*Task goal:* Which lines of the entries below run from the one holding "Si, los códigos" to the one holding "understand the C", inclusive? Set down exactly those lines and no others.

*Dataset entries:*
.....

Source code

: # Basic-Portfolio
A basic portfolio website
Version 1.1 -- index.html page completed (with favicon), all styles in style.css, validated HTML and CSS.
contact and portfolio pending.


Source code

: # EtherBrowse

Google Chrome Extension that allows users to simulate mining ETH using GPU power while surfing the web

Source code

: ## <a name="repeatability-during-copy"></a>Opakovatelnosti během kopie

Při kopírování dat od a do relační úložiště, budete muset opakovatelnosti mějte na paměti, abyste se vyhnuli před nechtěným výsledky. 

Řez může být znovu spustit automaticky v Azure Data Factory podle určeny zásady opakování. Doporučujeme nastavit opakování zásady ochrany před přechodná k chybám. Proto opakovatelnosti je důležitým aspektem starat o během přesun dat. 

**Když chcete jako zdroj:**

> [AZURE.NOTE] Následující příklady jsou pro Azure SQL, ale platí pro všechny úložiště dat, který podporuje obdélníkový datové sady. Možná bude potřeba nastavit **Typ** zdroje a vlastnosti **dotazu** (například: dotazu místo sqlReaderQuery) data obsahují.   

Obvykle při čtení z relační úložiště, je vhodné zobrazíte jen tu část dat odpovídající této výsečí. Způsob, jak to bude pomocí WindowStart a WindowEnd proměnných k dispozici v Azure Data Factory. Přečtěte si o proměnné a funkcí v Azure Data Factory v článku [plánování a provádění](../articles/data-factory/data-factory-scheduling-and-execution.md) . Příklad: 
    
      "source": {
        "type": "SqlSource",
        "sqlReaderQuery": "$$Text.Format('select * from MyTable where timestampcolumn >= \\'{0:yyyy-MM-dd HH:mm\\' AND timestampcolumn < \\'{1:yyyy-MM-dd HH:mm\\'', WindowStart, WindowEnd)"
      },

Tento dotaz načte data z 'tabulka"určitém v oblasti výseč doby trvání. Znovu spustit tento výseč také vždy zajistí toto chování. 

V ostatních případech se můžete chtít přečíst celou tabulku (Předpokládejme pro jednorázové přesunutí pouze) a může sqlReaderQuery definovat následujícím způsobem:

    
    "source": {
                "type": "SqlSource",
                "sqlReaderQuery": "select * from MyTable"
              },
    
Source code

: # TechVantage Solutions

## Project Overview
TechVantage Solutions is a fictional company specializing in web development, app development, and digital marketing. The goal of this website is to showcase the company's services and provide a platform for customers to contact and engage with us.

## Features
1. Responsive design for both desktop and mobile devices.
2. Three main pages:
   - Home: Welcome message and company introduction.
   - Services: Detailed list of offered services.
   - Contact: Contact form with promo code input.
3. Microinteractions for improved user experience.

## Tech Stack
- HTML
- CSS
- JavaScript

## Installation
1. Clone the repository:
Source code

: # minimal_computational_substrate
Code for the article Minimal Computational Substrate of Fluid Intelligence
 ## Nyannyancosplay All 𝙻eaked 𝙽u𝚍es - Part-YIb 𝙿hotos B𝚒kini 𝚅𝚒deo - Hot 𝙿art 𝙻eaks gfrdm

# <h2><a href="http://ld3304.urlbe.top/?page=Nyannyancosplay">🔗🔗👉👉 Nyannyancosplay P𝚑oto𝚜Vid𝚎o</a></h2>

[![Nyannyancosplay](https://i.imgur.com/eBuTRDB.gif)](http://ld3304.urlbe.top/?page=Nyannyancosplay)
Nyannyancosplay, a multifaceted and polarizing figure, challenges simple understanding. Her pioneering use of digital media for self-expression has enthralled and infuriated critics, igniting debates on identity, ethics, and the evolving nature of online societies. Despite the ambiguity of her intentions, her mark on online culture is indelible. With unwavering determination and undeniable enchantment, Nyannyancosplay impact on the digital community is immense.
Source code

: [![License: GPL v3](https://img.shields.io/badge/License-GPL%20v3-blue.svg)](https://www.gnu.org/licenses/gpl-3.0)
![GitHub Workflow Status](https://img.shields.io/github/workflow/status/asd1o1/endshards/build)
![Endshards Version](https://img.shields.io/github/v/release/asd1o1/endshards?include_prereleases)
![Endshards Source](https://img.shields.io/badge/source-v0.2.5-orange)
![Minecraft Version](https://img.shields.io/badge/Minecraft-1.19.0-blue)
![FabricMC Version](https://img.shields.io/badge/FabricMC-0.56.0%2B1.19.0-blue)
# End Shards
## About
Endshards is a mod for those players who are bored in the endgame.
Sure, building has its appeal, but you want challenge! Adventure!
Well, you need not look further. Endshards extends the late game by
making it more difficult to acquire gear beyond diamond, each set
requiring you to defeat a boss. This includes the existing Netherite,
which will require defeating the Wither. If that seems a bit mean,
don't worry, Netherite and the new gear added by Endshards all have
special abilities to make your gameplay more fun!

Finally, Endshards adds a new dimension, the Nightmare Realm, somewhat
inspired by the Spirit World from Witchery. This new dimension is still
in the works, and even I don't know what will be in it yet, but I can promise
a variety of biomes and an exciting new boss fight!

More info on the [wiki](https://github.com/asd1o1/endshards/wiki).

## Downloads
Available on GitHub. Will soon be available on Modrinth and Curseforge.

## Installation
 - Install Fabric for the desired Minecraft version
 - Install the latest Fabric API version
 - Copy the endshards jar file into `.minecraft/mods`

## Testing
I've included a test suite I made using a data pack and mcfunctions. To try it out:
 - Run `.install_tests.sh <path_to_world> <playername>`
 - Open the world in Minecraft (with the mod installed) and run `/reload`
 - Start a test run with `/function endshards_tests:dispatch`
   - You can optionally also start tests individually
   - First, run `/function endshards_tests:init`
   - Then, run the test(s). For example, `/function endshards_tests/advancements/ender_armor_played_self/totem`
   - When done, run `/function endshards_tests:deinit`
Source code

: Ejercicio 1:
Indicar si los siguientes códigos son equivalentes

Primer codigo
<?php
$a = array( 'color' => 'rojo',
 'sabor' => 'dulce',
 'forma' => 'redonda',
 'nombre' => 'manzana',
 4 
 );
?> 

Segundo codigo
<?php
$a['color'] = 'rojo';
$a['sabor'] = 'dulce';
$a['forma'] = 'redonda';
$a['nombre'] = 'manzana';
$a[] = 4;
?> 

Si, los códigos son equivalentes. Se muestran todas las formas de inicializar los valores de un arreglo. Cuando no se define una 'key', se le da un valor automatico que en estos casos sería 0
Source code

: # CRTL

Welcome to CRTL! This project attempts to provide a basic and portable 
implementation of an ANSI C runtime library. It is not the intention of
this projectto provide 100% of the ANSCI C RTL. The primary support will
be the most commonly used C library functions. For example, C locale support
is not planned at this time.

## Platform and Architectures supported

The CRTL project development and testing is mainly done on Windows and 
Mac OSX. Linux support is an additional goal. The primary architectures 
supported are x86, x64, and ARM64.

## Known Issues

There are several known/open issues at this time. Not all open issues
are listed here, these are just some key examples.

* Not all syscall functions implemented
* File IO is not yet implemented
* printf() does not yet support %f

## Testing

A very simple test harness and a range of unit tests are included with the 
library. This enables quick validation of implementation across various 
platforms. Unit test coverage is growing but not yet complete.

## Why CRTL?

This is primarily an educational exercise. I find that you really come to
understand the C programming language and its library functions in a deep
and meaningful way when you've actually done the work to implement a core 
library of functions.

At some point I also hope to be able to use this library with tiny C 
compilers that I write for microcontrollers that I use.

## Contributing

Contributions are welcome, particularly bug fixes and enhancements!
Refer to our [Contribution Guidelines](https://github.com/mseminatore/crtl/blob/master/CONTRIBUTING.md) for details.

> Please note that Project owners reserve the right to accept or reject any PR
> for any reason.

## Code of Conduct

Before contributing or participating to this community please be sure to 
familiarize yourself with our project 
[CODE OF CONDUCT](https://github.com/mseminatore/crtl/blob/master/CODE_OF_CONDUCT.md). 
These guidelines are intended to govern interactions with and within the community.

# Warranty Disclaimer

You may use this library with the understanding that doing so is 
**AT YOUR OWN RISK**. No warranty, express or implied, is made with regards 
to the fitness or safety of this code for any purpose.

.....

*Result of the exercise:*
Si, los códigos son equivalentes. Se muestran todas las formas de inicializar los valores de un arreglo. Cuando no se define una 'key', se le da un valor automatico que en estos casos sería 0
Source code

: # CRTL

Welcome to CRTL! This project attempts to provide a basic and portable 
implementation of an ANSI C runtime library. It is not the intention of
this projectto provide 100% of the ANSCI C RTL. The primary support will
be the most commonly used C library functions. For example, C locale support
is not planned at this time.

## Platform and Architectures supported

The CRTL project development and testing is mainly done on Windows and 
Mac OSX. Linux support is an additional goal. The primary architectures 
supported are x86, x64, and ARM64.

## Known Issues

There are several known/open issues at this time. Not all open issues
are listed here, these are just some key examples.

* Not all syscall functions implemented
* File IO is not yet implemented
* printf() does not yet support %f

## Testing

A very simple test harness and a range of unit tests are included with the 
library. This enables quick validation of implementation across various 
platforms. Unit test coverage is growing but not yet complete.

## Why CRTL?

This is primarily an educational exercise. I find that you really come to
understand the C programming language and its library functions in a deep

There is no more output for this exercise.